Data listing:
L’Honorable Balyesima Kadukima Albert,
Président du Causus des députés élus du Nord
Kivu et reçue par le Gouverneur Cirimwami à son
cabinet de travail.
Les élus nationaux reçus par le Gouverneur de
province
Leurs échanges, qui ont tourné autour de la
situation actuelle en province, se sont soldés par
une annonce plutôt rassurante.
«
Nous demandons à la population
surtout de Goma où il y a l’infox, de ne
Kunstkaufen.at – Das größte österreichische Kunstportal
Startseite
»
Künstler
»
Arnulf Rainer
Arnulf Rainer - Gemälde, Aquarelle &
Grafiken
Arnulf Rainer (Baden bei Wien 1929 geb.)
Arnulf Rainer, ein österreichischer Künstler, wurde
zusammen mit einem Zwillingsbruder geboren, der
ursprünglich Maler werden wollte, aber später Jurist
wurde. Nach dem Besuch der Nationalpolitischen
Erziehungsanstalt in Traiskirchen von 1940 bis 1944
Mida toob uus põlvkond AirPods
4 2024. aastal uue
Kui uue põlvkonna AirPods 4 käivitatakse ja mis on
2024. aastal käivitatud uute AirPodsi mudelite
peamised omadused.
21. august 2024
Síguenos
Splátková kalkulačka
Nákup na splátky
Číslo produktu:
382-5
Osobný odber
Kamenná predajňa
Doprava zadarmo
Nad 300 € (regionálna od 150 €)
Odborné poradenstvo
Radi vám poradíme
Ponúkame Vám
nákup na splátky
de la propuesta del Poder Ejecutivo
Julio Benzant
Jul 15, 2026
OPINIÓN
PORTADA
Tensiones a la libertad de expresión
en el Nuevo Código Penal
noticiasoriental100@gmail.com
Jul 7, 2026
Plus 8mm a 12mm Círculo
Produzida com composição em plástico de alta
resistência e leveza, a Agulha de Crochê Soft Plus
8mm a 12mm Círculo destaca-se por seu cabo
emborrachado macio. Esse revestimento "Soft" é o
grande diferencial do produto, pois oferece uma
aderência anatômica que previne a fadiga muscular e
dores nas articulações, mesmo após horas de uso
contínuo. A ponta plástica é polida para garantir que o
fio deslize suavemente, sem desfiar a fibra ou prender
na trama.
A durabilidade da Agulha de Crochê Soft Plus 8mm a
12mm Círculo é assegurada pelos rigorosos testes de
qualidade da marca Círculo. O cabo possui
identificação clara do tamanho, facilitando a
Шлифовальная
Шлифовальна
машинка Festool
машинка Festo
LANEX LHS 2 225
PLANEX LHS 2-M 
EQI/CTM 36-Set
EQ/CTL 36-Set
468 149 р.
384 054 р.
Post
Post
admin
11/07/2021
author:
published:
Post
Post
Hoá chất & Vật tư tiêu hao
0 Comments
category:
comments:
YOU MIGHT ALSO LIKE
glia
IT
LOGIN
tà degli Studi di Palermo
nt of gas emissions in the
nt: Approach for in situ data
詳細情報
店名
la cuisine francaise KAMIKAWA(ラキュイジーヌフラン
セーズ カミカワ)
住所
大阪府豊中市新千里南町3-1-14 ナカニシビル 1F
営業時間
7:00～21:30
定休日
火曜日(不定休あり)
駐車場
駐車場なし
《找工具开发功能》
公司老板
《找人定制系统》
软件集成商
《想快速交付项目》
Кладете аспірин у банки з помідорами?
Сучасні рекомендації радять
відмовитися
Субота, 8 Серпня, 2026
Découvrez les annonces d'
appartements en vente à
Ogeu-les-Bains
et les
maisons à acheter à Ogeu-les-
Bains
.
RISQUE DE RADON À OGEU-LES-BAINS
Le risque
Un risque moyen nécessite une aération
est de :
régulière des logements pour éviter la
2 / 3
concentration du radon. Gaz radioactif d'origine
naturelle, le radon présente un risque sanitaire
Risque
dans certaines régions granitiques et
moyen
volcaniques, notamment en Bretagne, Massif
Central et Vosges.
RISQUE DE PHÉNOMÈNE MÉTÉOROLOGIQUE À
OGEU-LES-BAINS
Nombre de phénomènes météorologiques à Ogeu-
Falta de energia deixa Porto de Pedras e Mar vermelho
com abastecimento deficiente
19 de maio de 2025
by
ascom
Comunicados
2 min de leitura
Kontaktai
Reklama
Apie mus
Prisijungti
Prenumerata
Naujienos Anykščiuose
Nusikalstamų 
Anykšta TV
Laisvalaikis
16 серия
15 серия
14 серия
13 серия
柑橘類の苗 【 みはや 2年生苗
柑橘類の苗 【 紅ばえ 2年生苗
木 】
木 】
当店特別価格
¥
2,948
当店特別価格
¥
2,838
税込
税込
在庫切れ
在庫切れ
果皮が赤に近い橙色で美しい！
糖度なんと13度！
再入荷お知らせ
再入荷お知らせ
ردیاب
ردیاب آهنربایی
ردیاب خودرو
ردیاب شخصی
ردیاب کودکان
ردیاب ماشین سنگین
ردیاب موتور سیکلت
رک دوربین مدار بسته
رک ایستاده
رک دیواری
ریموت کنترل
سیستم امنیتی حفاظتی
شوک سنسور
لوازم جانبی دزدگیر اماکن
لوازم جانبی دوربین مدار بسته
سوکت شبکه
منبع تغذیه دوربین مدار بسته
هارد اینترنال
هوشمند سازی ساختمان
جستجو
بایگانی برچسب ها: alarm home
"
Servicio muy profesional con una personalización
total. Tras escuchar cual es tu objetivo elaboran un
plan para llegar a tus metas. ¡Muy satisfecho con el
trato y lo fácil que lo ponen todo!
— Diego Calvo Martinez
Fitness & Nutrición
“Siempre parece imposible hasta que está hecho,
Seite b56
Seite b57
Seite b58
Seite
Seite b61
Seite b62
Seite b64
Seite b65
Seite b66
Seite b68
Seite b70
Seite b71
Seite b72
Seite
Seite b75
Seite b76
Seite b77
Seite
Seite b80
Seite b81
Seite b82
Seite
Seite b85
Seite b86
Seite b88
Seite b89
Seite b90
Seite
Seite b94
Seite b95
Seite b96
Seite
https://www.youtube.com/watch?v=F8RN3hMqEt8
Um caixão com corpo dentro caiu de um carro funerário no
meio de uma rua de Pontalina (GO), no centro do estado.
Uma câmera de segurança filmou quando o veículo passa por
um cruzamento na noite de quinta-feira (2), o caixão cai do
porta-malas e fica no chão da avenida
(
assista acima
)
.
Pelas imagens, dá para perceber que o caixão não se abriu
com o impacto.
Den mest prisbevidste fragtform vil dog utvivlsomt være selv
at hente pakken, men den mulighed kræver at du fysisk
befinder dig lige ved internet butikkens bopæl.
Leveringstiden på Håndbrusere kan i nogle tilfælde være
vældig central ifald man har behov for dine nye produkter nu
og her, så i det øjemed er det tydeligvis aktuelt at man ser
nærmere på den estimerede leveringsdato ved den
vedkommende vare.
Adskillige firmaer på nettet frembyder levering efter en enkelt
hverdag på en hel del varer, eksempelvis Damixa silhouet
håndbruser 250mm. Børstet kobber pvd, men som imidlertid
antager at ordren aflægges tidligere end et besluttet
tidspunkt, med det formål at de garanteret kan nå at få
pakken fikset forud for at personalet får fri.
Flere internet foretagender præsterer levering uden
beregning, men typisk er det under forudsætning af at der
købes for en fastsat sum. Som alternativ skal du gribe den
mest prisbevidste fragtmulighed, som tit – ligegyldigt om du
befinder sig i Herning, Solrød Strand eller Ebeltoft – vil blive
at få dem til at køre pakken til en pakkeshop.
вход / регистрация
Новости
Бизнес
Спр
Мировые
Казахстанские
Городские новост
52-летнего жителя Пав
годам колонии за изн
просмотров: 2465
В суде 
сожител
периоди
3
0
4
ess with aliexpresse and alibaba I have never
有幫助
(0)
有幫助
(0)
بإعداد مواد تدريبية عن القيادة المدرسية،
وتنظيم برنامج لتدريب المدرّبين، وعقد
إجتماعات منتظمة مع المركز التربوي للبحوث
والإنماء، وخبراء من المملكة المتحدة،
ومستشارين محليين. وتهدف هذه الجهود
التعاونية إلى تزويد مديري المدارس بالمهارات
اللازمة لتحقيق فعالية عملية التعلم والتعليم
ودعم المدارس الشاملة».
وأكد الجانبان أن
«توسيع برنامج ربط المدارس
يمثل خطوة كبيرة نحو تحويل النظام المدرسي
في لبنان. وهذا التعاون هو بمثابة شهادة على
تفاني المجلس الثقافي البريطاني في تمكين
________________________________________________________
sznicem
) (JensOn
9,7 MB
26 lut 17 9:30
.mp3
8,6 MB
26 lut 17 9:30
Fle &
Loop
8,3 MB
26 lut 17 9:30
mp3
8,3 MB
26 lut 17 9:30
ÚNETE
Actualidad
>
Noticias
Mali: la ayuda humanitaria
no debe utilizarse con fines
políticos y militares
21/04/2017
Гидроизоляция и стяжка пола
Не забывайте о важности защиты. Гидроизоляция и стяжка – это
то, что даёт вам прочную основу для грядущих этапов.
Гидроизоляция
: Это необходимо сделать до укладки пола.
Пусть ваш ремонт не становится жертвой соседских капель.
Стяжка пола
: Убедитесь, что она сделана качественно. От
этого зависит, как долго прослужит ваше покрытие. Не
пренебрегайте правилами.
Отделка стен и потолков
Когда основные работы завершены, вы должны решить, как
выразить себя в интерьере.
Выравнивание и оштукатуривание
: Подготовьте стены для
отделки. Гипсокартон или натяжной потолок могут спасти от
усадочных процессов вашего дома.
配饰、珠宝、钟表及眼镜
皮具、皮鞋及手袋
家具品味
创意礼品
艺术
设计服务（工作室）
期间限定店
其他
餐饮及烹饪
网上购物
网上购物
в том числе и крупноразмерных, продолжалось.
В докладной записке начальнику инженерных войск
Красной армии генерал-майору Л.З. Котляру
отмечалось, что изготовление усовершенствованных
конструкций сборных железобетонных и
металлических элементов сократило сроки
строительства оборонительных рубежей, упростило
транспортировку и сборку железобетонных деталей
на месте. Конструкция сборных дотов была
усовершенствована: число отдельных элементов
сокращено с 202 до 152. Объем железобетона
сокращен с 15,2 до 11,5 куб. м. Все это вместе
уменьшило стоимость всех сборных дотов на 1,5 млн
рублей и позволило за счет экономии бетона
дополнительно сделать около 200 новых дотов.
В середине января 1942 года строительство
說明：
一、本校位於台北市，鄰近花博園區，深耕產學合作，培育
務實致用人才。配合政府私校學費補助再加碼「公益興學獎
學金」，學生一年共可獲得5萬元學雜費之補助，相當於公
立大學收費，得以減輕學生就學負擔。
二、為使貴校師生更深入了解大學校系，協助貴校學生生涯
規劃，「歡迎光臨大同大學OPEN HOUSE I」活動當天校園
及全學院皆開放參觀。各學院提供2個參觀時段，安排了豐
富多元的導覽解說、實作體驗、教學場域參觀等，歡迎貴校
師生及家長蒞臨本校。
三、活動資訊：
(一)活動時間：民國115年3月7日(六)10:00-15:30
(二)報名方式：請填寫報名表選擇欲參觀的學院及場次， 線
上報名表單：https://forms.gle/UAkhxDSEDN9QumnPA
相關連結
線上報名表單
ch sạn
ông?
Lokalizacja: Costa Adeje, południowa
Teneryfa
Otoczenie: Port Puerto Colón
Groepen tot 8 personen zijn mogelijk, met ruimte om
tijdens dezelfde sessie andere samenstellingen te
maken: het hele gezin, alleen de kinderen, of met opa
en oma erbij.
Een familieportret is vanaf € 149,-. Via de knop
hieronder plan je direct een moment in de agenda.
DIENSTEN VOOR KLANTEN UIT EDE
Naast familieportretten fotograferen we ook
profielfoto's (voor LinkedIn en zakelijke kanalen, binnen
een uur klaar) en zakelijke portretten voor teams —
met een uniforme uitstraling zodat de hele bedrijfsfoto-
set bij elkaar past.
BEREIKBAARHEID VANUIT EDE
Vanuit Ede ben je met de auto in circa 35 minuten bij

Exercise objective: Return every line above in which the string "Plus" occurs.

The completed task:
Plus 8mm a 12mm Círculo
resistência e leveza, a Agulha de Crochê Soft Plus
A durabilidade da Agulha de Crochê Soft Plus 8mm a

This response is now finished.